I think this should fix issues like seen in https://jenkins-fedora-coreos-pipeline.apps.ocp.fedoraproject.org/blue/organizations/jenkins/release/detail/release/465/pipeline
Before this change:
job starts:
- takes build lock
job 2 starts:
- wait on build lock
job approaches end:
- start release job
release job starts:
- takes release lock (waits on multi-arch builds)
job ends
- release build lock
job 2 starts:
- takes build lock
release job still waiting on multi-arch builds:
Now:
job starts:
- takes build lock
- takes release lock
job 2 starts:
- wait on build lock
job approaches end:
- start release job
release job starts:
- wait on release lock
job ends
- release build lock
- release release lock
release job continues:
- takes release lock
job 2 continues and then waits again:
- takes build lock
- wait on release lock
release job finishes:
- release release lock
job 2 continues:
- take release lock
Hmm, I think the problem here is that cosa push-container doesn't support taking the build ID and always tries to use the latest build. Independently of what we do here, we definitely should fix that.
I think this PR could still make sense, but it needs more thought. I think our release bits should be completely impervious to the build being released not being the latest, so we shouldn't need this at a technical level. But I can imagine wanting it as a semantic anyway for non-production streams to regulate how quickly we build and release changes.
Hmm, I think the problem here is that
cosa push-containerdoesn't support taking the build ID and always tries to use the latest build. Independently of what we do here, we definitely should fix that.

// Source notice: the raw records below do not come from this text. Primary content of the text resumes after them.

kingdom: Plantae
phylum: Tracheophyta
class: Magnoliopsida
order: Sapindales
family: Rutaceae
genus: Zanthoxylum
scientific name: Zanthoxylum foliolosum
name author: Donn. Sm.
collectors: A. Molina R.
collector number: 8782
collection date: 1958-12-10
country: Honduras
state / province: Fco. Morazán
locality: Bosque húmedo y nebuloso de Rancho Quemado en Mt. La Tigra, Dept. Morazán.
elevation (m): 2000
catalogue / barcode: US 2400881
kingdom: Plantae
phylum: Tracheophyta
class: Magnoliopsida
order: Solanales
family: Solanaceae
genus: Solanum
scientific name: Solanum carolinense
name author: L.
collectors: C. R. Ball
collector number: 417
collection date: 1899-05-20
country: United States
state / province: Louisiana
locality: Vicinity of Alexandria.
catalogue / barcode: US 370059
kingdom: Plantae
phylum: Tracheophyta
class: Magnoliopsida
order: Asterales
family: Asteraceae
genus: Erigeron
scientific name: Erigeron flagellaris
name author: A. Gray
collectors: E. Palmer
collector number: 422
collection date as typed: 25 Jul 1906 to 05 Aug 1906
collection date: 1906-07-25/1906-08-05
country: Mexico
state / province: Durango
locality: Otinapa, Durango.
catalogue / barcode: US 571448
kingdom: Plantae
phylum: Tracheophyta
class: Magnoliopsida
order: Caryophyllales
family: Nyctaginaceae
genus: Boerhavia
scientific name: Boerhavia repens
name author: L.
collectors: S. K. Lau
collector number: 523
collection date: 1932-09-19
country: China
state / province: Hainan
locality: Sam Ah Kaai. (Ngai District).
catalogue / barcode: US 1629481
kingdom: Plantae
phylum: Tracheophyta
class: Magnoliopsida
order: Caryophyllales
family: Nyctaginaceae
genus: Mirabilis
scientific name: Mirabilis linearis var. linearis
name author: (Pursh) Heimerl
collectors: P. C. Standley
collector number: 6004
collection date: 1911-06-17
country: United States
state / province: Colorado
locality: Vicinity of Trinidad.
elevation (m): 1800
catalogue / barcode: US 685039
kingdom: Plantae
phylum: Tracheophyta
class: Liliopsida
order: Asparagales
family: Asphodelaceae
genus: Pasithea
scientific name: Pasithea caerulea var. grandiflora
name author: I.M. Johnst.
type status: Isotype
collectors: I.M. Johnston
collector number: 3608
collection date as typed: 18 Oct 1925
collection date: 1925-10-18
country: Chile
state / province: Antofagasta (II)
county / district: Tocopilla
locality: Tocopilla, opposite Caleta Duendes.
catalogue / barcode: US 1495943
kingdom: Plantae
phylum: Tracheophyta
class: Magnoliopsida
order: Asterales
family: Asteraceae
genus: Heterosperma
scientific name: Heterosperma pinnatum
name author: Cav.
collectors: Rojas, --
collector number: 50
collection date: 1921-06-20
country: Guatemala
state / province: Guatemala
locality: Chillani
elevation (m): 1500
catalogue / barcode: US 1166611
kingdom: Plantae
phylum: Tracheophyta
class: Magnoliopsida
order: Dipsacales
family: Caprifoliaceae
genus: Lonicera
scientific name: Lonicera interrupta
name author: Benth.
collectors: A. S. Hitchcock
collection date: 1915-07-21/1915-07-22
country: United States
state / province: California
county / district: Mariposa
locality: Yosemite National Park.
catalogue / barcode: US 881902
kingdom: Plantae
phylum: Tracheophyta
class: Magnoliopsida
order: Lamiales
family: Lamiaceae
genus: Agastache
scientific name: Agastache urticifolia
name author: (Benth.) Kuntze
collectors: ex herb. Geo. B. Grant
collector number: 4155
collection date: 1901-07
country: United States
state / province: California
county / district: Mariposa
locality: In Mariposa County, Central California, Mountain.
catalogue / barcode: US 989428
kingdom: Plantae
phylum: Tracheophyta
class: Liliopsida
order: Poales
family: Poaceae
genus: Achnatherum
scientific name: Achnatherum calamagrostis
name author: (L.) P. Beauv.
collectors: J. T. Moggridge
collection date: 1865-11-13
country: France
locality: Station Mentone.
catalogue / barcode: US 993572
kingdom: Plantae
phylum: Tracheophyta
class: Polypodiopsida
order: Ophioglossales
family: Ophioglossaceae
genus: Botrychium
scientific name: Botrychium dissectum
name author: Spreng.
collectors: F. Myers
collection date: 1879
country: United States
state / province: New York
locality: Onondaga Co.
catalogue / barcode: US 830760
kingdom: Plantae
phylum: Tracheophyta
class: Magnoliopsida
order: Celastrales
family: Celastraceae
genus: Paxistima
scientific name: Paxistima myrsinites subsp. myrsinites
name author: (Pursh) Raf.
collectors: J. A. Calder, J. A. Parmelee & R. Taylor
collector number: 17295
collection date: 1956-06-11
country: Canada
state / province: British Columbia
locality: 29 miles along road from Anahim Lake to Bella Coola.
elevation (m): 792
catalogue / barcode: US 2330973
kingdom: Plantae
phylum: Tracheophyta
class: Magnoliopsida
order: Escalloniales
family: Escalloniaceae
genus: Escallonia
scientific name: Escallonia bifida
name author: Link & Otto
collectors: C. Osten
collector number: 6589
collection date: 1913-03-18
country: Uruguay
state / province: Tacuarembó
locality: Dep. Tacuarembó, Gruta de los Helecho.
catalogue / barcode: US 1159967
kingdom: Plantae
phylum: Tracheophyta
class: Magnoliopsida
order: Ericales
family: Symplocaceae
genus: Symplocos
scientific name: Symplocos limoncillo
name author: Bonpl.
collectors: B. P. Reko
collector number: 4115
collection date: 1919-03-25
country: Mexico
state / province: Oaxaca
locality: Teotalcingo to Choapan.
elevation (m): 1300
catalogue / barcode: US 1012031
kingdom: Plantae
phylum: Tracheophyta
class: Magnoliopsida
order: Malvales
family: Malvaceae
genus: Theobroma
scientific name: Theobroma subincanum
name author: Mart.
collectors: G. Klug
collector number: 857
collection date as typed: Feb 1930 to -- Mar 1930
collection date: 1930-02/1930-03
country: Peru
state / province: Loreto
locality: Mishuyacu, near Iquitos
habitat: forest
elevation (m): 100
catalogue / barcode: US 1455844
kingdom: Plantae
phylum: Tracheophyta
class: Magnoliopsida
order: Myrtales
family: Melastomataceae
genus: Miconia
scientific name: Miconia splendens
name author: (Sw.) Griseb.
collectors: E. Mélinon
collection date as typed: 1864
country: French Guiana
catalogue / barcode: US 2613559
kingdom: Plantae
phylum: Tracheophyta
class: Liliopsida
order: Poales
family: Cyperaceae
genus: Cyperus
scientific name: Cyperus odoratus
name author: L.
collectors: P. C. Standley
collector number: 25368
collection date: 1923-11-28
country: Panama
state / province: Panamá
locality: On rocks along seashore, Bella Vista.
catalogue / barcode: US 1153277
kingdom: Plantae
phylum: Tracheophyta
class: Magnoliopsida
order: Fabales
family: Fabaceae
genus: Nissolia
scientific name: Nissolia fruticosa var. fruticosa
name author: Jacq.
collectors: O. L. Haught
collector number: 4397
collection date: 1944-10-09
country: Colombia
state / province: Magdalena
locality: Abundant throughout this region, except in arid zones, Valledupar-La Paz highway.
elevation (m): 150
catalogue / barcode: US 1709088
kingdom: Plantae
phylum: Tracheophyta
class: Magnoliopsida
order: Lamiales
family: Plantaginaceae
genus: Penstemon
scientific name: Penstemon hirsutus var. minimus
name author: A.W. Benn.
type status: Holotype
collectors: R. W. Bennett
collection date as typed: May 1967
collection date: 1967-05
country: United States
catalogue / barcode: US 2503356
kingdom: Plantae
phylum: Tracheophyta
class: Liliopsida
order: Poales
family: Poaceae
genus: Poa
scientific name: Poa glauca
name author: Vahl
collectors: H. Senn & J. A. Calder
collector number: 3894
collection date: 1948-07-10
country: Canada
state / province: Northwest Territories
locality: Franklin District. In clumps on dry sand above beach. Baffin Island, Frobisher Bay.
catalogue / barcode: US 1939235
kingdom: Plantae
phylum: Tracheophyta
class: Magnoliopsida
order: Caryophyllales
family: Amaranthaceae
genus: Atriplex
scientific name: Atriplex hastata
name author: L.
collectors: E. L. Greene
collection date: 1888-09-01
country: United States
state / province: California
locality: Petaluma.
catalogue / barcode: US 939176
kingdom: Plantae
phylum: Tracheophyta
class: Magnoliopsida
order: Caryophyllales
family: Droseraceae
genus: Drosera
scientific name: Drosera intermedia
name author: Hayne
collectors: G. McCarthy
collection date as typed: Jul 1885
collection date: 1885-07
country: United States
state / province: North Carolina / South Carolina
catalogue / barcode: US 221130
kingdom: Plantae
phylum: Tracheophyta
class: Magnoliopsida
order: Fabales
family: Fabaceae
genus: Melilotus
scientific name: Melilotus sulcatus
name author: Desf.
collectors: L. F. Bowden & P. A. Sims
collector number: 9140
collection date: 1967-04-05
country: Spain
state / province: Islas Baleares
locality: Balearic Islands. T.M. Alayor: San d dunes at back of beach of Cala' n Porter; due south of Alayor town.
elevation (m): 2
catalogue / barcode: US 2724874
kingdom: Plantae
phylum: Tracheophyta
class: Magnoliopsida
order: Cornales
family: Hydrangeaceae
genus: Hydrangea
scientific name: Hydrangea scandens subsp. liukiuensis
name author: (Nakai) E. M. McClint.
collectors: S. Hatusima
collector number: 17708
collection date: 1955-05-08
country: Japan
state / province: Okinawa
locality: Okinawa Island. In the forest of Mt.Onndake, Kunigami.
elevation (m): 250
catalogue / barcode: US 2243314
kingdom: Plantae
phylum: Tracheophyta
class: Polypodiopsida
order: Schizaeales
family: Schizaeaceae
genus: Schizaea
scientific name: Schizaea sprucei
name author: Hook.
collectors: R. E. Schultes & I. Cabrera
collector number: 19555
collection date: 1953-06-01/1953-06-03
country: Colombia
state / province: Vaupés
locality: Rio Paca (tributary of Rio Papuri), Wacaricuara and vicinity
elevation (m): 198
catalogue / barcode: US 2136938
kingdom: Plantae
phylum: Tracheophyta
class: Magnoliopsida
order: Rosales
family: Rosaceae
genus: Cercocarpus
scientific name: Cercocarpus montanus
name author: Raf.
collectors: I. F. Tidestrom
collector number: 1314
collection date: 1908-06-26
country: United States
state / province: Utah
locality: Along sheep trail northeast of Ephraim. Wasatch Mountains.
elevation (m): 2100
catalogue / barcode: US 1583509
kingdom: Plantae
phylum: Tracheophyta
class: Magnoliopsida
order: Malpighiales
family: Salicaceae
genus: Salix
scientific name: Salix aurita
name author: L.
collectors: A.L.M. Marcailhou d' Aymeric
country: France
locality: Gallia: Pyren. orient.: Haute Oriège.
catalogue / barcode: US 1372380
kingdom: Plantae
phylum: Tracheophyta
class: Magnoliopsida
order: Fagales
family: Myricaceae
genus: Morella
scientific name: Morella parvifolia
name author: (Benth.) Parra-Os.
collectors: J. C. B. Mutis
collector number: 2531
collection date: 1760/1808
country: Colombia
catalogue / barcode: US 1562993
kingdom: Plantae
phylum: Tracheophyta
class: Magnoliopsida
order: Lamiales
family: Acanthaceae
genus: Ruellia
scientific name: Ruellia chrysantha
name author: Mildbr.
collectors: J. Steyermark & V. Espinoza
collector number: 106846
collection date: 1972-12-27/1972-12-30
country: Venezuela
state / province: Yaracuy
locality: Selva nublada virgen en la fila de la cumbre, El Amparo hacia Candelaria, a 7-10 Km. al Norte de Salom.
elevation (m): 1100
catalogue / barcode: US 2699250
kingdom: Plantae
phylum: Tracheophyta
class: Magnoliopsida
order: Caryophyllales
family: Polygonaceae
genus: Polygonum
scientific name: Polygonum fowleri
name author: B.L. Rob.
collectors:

Right. I'm planning to fix that because I'm going to re-work that entire file soon.
I think this PR could still make sense, but it needs more thought. I think our release bits should be completely impervious to the build being released not being the latest, so we shouldn't need this at a technical level. But I can imagine wanting it as a semantic anyway for non-production streams to regulate how quickly we build and release changes.
Yes, I was worried less about the push-container specific part, and more about: "what does it mean to run a release out of order like this. I guess it can't happen that a later release runs before a previous release because of existing locking, which was what I was partially worried about.
So.. Do you want to just go with the surgical fix for push-container for now (I'll fix soon) and leave this for if we find other issues later? I'm cool with that.